RECORDS FOR THE EXERCISE →

_ _ _ _ _

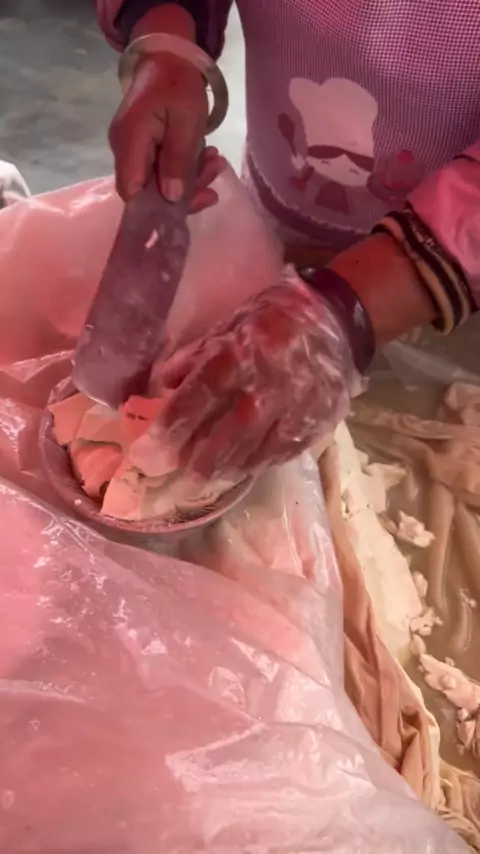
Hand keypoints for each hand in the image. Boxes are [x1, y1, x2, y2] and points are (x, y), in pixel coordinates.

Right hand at [109, 51, 226, 208]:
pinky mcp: (142, 150)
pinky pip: (161, 170)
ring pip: (157, 183)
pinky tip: (207, 159)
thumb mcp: (187, 121)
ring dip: (191, 179)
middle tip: (215, 173)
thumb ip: (178, 159)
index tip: (187, 203)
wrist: (167, 59)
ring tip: (216, 162)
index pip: (131, 190)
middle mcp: (124, 149)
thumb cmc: (177, 84)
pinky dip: (185, 169)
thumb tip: (172, 197)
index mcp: (130, 141)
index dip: (154, 206)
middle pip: (146, 191)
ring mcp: (132, 150)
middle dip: (183, 192)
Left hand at [129, 272, 356, 481]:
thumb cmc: (276, 318)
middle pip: (225, 436)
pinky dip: (256, 464)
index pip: (199, 396)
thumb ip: (197, 354)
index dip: (171, 427)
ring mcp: (295, 409)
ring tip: (202, 482)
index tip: (148, 453)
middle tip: (173, 485)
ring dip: (224, 470)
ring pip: (253, 452)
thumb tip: (162, 383)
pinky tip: (239, 470)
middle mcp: (267, 386)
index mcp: (240, 354)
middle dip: (196, 464)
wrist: (339, 322)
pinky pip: (280, 454)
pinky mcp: (316, 424)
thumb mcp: (232, 322)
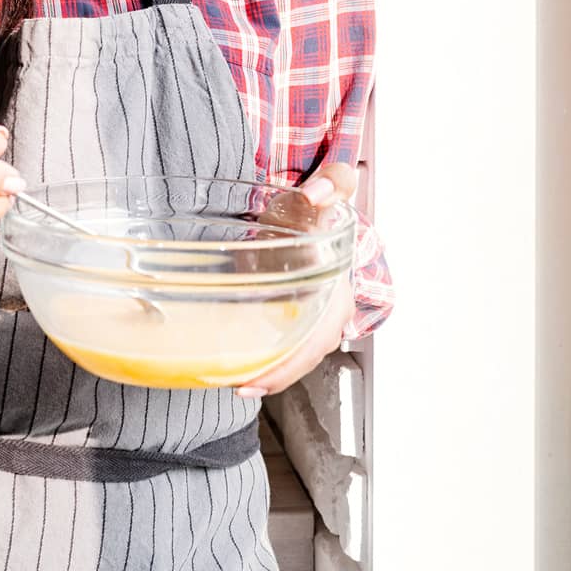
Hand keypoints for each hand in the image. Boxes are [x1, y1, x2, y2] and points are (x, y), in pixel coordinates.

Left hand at [233, 162, 356, 399]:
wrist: (305, 210)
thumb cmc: (315, 207)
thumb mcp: (326, 191)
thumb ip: (332, 183)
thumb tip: (317, 193)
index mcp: (338, 291)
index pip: (318, 339)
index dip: (291, 362)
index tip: (261, 377)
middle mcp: (328, 313)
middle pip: (303, 357)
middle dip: (274, 377)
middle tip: (239, 386)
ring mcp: (309, 319)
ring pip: (292, 357)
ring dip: (266, 374)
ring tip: (231, 382)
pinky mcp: (289, 318)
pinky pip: (280, 346)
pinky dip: (262, 360)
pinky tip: (235, 365)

_ _ _ _ _

ASSIGNMENT → Output only the lines from the start of the data through the line that holds "thumb mcp: (232, 322)". Keep them exact and leave the pictures out.

OUTPUT OF THE EXERCISE →
Hand keypoints for each hand in the image. Boxes are [x1, y1, x2, y2] and points are (x, y), in pixel coordinates.

Right hand at [109, 51, 226, 208]:
pinky mcp: (142, 150)
pinky pip: (161, 170)
ring pip: (157, 183)
pinky tip: (207, 159)
thumb mcp: (187, 121)
ring dip: (191, 179)
middle tip: (215, 173)
thumb ip: (178, 159)
index tip: (187, 203)
wrist: (167, 59)
ring tip: (216, 162)
index pip: (131, 190)
middle mcp: (124, 149)
thumb cmc: (177, 84)
pinky dip: (185, 169)
thumb tip: (172, 197)
index mcp: (130, 141)
index dip: (154, 206)
middle pip: (146, 191)
ring mcp: (132, 150)
middle dip: (183, 192)
Left hand at [129, 272, 356, 481]:
thumb cmc: (276, 318)
middle pip: (225, 436)
pinky dip: (256, 464)
index pip: (199, 396)
thumb ip: (197, 354)
index dip: (171, 427)
ring mcp: (295, 409)
ring tip: (202, 482)
index tip: (148, 453)
middle tip: (173, 485)
ring dip: (224, 470)
ring pip: (253, 452)
thumb tip: (162, 383)
pinky tip: (239, 470)
middle mcp: (267, 386)
index mcp: (240, 354)
middle dip: (196, 464)
wrist: (339, 322)
pinky pip: (280, 454)
pinky mcp: (316, 424)
thumb mcp: (232, 322)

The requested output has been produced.